これからも「変化」追求 就任10年、持続的成長を

2022年12月27日

福岡運輸 富永 泰輔社長

福岡運輸(本社・福岡市)の富永泰輔社長は2012年の就任から、10年を迎えた。冷凍・冷蔵物流のパイオニアとして業界をけん引し、グループの売上高は500億円を超えた。富永社長は「変化しなければ成長の歩みは止まる。顧客、社会に必要な仕事であり続けたい」と次の10年、20年を見据え、着実な成長を遂げる決心だ。

―就任から10年。
富永 「10年たったのか」が本音だ。何年に何があったといったことにあまり関心がない。
―当初から「変化」をキーワードに挙げている。
富永 永遠のテーマ。創業家出身の経営者は必然的に長くなり、この先10年、20年在職するだろう。年齢を重ねれば保守的になりがちだが、私自身が変わっていかなければ成長できない。組織も変化し続けなければ成長は見込めない。

設備投資に意欲、4拠点計画

―10年を振り返ると。
富永 設備投資額は1956年の創業以降でこの10年が最多。強みの食品物流では、ボトルネック解消が使命で拠点増設と雇用拡大を図ってきた。北海道~九州を網羅し、今後は各エリアの充実に着手する。
####
### 課題:
1. 福岡運輸社長のインタビューによると、富永泰輔社長が就任したのは何年か。
2. 福岡運輸社長のインタビューを、最後の文のあとから書き継いでください。
このあとの行は、別の出典から取ったものです。
####
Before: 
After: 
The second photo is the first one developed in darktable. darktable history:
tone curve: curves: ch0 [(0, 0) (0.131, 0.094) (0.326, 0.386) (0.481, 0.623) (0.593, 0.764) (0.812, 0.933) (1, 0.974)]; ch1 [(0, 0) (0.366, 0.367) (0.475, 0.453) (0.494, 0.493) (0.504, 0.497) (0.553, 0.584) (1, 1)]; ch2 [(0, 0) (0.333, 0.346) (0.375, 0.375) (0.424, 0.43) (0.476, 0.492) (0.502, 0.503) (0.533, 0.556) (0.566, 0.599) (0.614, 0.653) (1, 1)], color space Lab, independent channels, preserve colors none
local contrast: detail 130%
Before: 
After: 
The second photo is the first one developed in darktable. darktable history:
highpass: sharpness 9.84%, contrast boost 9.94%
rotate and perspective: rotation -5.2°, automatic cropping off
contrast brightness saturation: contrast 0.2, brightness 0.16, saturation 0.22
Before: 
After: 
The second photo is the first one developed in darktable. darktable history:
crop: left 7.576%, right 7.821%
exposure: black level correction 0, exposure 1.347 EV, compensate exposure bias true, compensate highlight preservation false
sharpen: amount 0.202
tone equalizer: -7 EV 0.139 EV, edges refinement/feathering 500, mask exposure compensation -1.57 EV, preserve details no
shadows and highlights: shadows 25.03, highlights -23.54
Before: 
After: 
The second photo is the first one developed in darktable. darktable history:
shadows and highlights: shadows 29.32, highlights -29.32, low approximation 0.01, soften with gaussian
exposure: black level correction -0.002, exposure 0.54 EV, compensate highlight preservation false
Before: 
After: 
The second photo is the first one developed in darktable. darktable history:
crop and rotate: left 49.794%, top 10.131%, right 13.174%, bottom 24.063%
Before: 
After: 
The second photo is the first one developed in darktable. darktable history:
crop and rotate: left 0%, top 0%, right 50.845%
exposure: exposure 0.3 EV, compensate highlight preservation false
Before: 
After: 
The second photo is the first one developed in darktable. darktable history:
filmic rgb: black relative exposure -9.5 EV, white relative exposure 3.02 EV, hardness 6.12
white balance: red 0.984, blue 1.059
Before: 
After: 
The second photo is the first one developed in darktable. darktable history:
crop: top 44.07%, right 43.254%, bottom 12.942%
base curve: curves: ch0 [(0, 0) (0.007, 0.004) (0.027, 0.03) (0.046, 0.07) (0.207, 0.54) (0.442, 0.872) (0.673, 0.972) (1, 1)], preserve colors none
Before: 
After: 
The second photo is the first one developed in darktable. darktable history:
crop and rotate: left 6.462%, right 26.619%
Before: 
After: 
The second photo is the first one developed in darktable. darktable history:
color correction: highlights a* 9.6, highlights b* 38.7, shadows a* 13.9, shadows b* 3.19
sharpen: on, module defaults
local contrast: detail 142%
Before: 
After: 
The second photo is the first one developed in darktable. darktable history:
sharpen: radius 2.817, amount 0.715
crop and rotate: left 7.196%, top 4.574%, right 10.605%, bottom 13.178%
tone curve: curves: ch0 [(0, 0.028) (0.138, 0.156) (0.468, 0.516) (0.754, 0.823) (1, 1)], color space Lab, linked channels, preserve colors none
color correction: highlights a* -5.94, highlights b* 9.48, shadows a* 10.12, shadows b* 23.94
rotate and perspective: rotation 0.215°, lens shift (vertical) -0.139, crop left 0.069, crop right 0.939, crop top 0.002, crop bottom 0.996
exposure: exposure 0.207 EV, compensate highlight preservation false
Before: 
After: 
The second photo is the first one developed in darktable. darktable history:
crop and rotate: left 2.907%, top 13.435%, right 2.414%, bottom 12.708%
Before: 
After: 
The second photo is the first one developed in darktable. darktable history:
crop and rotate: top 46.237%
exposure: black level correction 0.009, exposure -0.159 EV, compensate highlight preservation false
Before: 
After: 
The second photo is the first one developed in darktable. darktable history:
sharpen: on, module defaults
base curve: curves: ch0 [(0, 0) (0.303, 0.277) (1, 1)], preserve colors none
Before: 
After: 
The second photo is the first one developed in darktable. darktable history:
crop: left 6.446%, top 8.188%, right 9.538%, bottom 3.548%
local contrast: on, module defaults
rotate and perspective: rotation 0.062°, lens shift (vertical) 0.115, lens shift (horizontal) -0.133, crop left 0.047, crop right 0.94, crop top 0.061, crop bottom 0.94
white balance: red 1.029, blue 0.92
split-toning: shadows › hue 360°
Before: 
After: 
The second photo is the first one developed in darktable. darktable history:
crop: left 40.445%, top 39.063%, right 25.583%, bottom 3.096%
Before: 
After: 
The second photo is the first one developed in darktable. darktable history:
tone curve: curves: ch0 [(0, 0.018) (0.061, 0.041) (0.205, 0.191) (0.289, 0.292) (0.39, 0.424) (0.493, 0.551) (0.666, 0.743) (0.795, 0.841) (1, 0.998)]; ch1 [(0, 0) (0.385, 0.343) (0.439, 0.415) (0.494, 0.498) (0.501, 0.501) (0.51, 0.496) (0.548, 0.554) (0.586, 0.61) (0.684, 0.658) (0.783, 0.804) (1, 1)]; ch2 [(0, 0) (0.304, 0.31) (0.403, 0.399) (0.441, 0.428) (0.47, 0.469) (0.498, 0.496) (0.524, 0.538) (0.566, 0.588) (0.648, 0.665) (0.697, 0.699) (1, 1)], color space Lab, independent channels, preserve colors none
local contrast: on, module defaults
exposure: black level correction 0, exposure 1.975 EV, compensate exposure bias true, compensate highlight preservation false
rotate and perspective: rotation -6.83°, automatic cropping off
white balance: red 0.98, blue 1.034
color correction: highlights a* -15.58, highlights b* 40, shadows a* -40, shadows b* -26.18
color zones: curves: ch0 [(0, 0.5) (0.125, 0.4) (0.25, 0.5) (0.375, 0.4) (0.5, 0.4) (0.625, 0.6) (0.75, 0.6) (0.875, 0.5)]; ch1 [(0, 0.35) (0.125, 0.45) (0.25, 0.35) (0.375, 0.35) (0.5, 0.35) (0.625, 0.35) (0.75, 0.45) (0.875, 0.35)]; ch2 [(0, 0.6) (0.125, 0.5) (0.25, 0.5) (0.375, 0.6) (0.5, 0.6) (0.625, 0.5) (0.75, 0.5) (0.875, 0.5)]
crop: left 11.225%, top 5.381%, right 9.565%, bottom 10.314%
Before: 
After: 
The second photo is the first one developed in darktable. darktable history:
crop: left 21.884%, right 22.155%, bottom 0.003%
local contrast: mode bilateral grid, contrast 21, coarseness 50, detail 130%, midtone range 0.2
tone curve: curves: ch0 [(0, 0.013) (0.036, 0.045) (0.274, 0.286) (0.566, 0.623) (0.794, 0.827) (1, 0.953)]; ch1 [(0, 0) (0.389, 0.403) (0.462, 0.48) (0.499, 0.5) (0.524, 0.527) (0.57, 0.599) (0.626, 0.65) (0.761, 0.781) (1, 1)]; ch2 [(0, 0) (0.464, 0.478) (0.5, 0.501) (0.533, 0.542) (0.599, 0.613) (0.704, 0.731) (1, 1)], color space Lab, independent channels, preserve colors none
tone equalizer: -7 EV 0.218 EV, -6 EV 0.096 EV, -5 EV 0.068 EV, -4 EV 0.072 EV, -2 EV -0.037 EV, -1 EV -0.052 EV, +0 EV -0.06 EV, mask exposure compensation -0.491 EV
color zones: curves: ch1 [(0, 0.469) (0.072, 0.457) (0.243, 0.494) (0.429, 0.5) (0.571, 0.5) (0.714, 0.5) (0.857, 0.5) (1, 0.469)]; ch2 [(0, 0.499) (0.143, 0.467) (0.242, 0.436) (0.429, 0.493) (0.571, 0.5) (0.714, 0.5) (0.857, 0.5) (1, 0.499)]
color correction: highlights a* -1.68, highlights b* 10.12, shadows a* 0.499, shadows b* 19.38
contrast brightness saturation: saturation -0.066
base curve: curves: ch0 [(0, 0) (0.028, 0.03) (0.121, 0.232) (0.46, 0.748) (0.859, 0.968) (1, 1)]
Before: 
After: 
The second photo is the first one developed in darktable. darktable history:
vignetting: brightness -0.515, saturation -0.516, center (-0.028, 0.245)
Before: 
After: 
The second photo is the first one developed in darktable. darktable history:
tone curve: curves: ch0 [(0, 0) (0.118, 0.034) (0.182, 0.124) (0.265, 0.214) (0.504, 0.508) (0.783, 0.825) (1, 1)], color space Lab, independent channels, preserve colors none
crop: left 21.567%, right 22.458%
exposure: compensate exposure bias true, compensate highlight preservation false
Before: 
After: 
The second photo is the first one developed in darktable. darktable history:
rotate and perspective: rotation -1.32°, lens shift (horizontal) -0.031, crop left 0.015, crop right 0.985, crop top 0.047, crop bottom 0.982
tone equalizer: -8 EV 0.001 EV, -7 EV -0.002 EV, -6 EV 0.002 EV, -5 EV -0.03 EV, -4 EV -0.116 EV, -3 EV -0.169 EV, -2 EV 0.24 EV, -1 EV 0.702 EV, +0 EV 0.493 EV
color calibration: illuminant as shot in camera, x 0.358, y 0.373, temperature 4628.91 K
####
### 課題の解答:
1. 2012年

2.
―具体的には。
富永 札幌、厚木(神奈川県)、鳥栖(佐賀県)、そして鳴尾浜(兵庫県西宮市)が2030年という計画はあるが、しゅん工時期を明確にする必要はない。冷凍・冷蔵需要の動向、建設資材の高騰などを加味し適切に判断する。初の試みで今年5月に開設した大阪茨木配送センター(大阪府茨木市)では、一部区画を貸し出すなどサービスの拡充を模索していく。
―物流不動産が冷凍・冷蔵分野に参入する動きが目立つ。
富永 マルチテナント型冷凍・冷蔵倉庫のイメージが現時点で浮かばない。物流不動産各社の規模には勝てないが、これまで培った品質、柔軟なサービスの提供など使い勝手の良さには自信を持っている。地道に積み上げ成長を続けるしかない。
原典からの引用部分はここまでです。